Data for this exercise
==============================
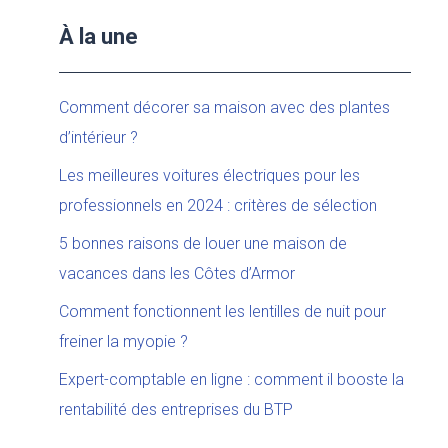
À la une
Comment décorer sa maison avec des plantes
d’intérieur ?
Les meilleures voitures électriques pour les
professionnels en 2024 : critères de sélection
5 bonnes raisons de louer une maison de
vacances dans les Côtes d’Armor
Comment fonctionnent les lentilles de nuit pour
freiner la myopie ?
Expert-comptable en ligne : comment il booste la
rentabilité des entreprises du BTP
==============================
Written task
Update the data above by swapping "maison" for "demeure" wherever it appears, keeping every other word the same. Leave out the pictures.

Reply
À la une
Comment décorer sa demeure avec des plantes
d’intérieur ?
Les meilleures voitures électriques pour les
professionnels en 2024 : critères de sélection
5 bonnes raisons de louer une demeure de
vacances dans les Côtes d’Armor
Comment fonctionnent les lentilles de nuit pour
freiner la myopie ?
Expert-comptable en ligne : comment il booste la
rentabilité des entreprises du BTP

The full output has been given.